But the poem states its case most succinctly when it says:
“[R]eligion says do; Jesus says done
Religion says slave; Jesus says son
Religion puts you in bondage; while Jesus sets you free
Religion makes you blind, but Jesus makes you see.”
Apart from some factual problems (Actually, Jesus says “do” quite a lot, and he swaps the word “friend” for “slave,” not “son” for “slave”) I think we need to defend the name of Jesus here.
Jesus was a lover of the Temple, a fulfiller of the law, the one who established the Church, and the one who calls the Christian Church his body.
While “religion” has as many downsides as any human thing, Christianity became a “religion” from the beginning: From St.
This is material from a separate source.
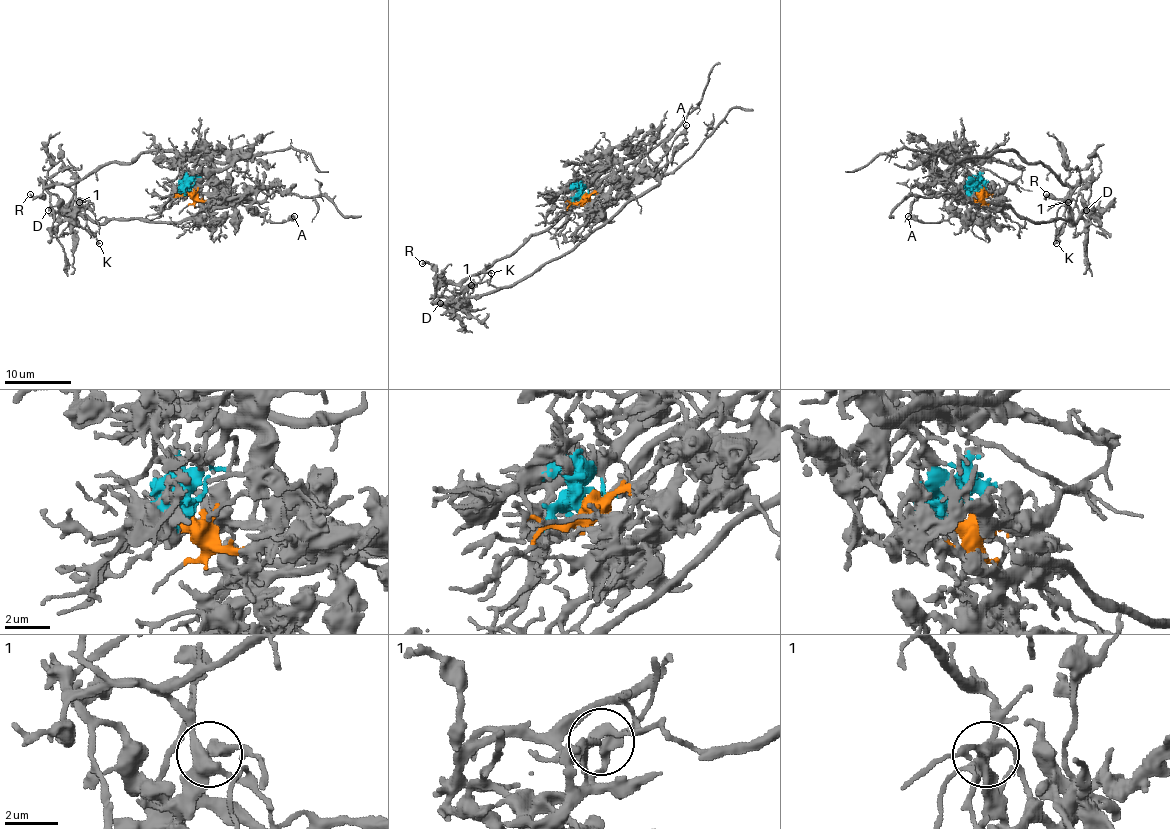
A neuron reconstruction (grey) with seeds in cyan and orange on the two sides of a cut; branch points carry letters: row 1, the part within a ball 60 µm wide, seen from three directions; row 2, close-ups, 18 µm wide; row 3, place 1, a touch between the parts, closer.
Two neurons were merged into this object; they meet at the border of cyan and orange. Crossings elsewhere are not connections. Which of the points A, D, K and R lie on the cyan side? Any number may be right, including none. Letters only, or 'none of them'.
D, K, R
Peter setting dietary rules to St. Paul setting the Eucharistic formula, to St. John writing to the churches that they need to get their act together, etc.
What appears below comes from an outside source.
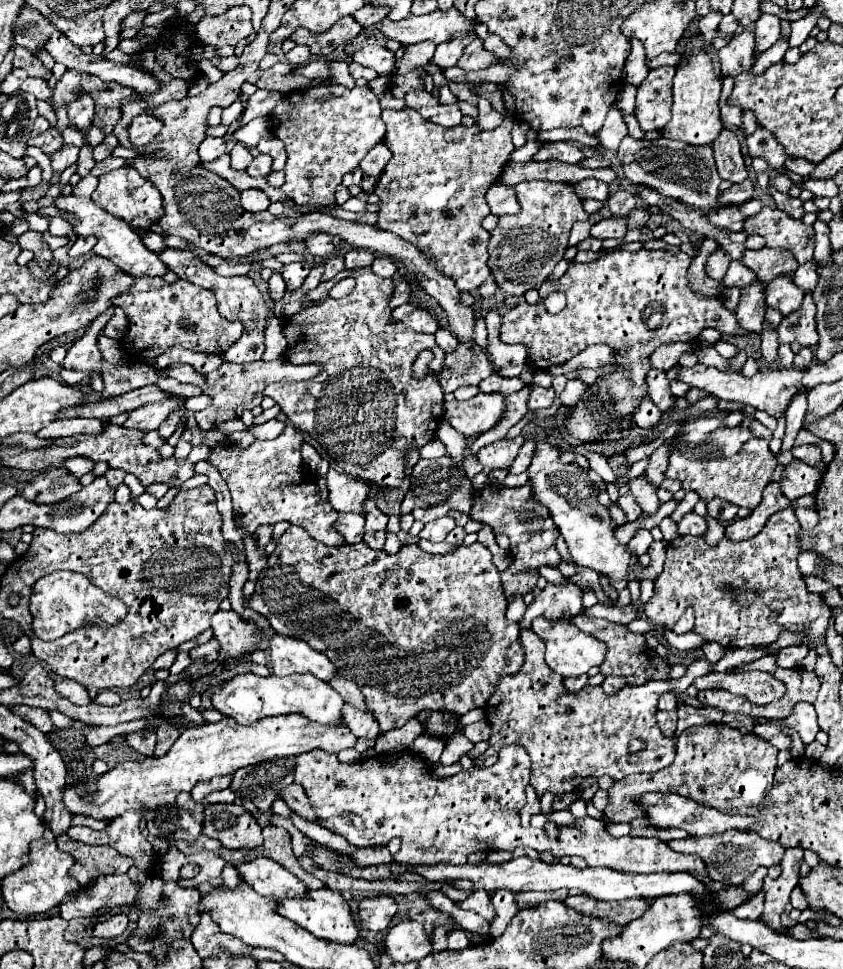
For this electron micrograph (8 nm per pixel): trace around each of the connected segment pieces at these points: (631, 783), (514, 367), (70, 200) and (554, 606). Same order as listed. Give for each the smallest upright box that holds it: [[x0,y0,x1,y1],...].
[[604,724,778,822],[485,311,528,378],[54,194,168,278],[520,578,582,628]]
In fact, the afterlife is described in the book of Revelation as a religious liturgical service.
So I leave it to Jefferson Bethke to explain how he accounts for those problems in order to love Jesus without loving any vestige of “religion.”
I would leave him with one warning, though. At one point, Bethke asks: “But if Jesus came to your church would they actually let him in?” (Mine definitely would.)
Bethke should ask himself: “If it turns out that Jesus really did found a religion, will I love him still?”